Yakın zamanda yapılan bir araştırmaya göre, Avrupalıların çoğu hava kirliliğinin sağlıkları üzerindeki etkisinden endişe duyuyor ve çoğu da hava kalitesi standartlarının güçlendirilmesi gerektiğini düşünüyor. Bu ilgiye karşın, Dünya Sağlık Örgütü’nün hava kalitesi kılavuzlarını takip ederek kuralları bilimle uyumlu hale getirmeyi amaçlayan yeni AB Hava Kalitesi Direktifi (EU Air Quality Directive), insanları çözümün bir parçası olarak dahil etme konusunda çekingen davranıyor. Halbuki bu yeni direktif, Avrupa politikalarını etkileyeceği için farkındalık yaratmanın ötesinde katılımcı yaklaşımları da dikkate almalı.
Yurttaş bilimi, bir konuyu ya da bir doğa olayını, bilimsel yöntemler kullanarak incelemek için yurttaşları, bilim insanlarını, özel sektörü ve karar vericileri içeren katılımcı süreçler yelpazesini içerir. Yurttaş bilimi, toplumu bilim ve politika süreçlerine yaklaştırır ve hava kalitesi gibi konuları daha iyi anlamaları için insanları güçlendirir. Yurttaş bilimi girişimleri, mevcut bilgi ve veri açığını kapatmak için veri toplamayı destekler ve eğitimle birlikte kamuoyu farkındalığı ve davranış değişikliklerini teşvik edebilir.
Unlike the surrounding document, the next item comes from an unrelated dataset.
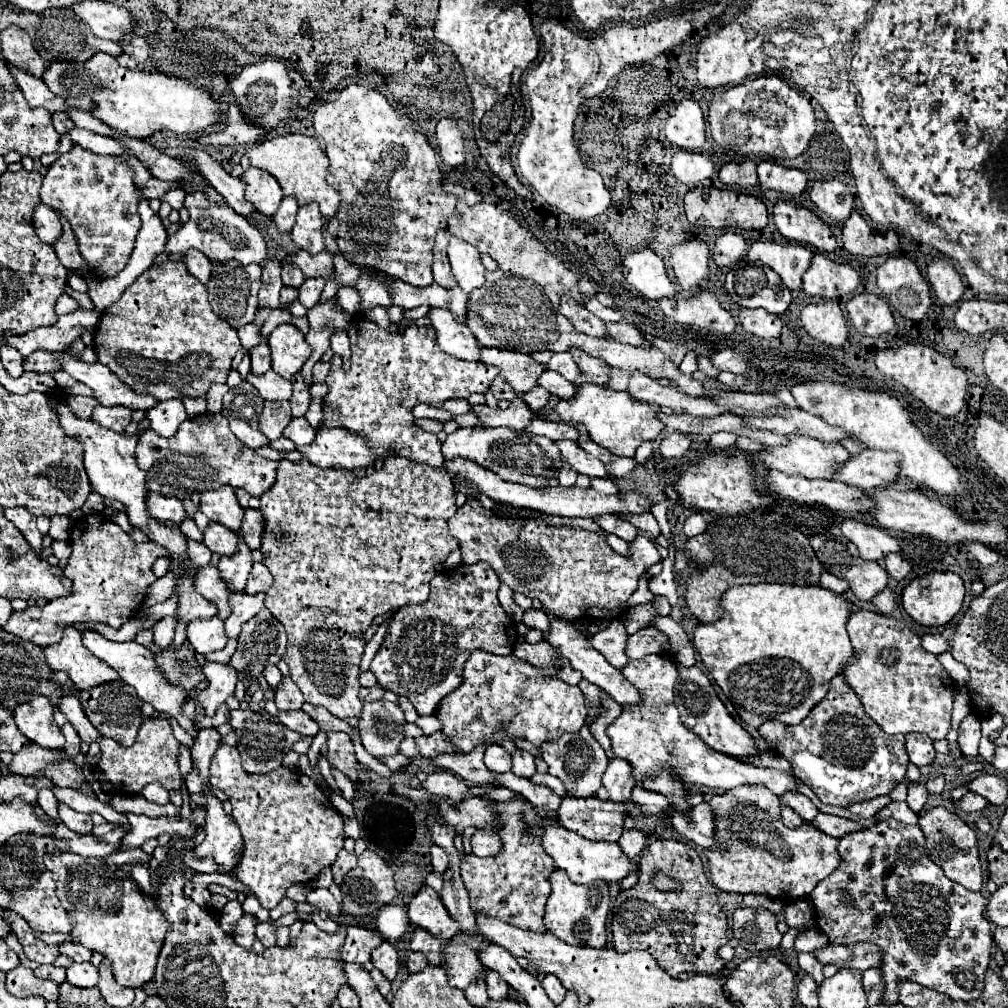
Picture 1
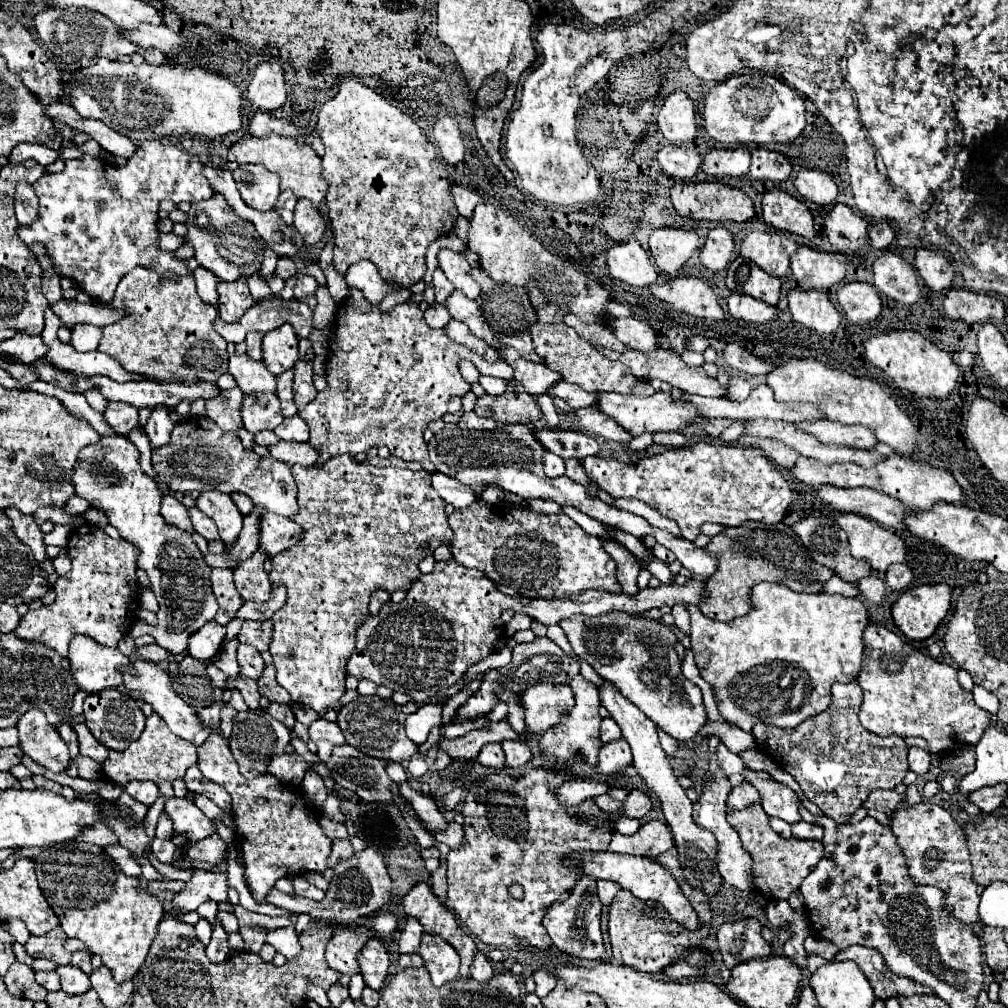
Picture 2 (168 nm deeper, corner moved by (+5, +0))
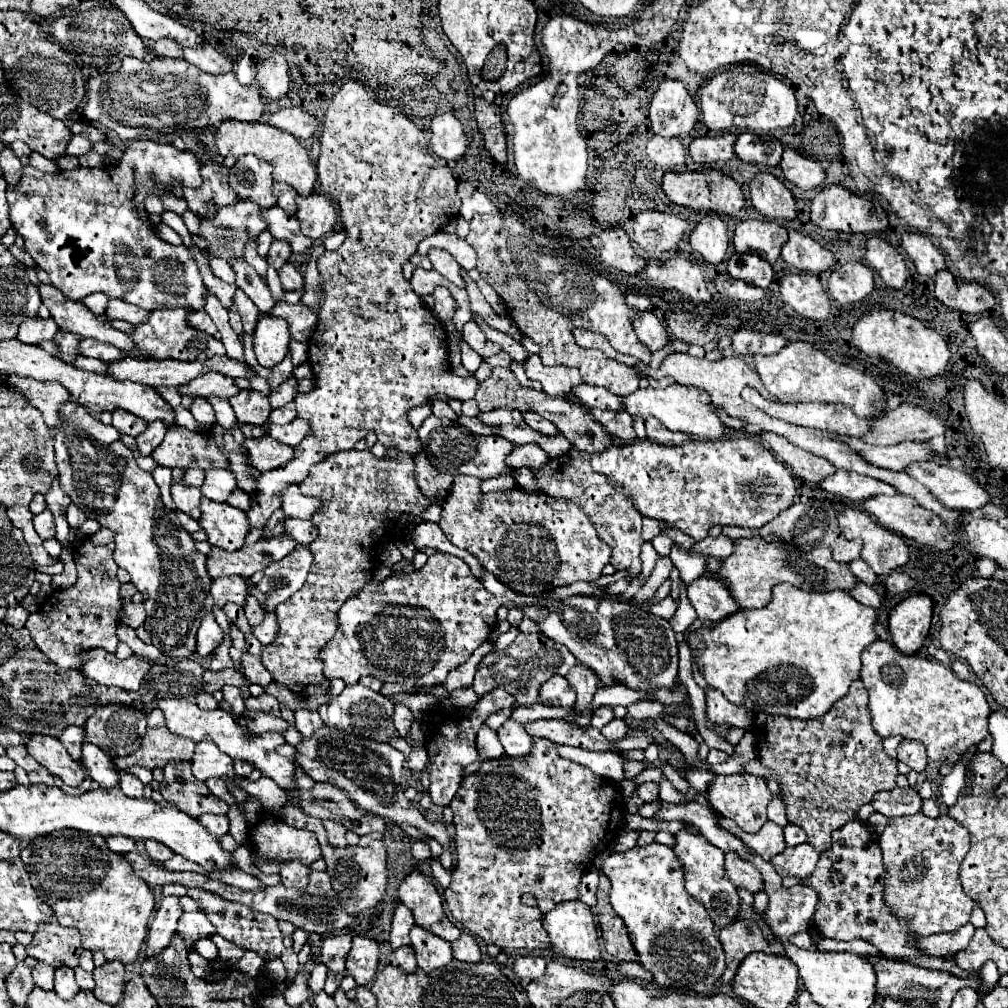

Hava kalitemizin yönetişimindeki mevcut eksiklikler göz önüne alındığında, yenilikçi ve katılımcı yaklaşımlar hayati önem taşımaktadır.
Buna rağmen hava kalitesiyle ilgili birçok girişimin geçici doğası ve veri kalitesiyle ilgili endişeler, yurttaş biliminin sınırlamaları hakkında birçok tartışmaya neden olmuştur. Bu verilerin doğası farklıdır ancak yine de değerlidir. Bunlar sayesinde hava kalitesi verilerinin ayrıntı düzeyi tamamlanabilir ve geliştirebilir. Bu veriler, Avrupa mahkemelerinde çevresel davalar için kanıt olarak değerlendirilme potansiyeline de sahiptir. Örneğin Belçika’da bir mahkeme, yetkililerin CurieuzeNeuze projesinin Flanders’daki ilk izleme kampanyasında toplanan hava kalitesi
ölçümlerinin dikkate alması gerektiğini belirtmiştir. Karara göre, bu ölçümler sırf bölge sakinleri yapıyor diye göz ardı edilmemelidir.
Hava kirliliği sistemik bir sorundur. Hava kirliliğinden en çok etkilenenler savunmasız topluluklardır ve bu veriler daha fazla şeffaflıkla beraber bu tutarsızlıkları ortaya çıkarabilir. “CitiMeasure” projesi, hava kalitesiyle ilgili
yurttaş bilimi girişimleri hakkında teknik ve açıklayıcı bilgi toplamak için bir envanter geliştirmiştir. Şimdiye kadar, farklı kuruluşları temsil eden 30’dan fazla girişim, tüm Avrupa’da 13’ten fazla hava kalitesi parametresini ölçmek için 37.000’den fazla cihaz kullanışmıştır.
Örneğin xAire, Barselona’da büyük ölçekli aylık hava kalitesi izleme faaliyetini sunmaktadır. Bu proje hem hava kalitesi hakkında coğrafi olarak doğru ve yeni veriler toplamak, hem de bu verileri kent konseyine sunmak üzere kendilerini güçlendirmek için okulları ve aileleri dahil eden bir bilim projesidir. Örneğin URwatair’de katılımcılar düşük maliyetli hava kalitesi sensörleri kullanarak kentsel hava kirliliğini izlemiştir.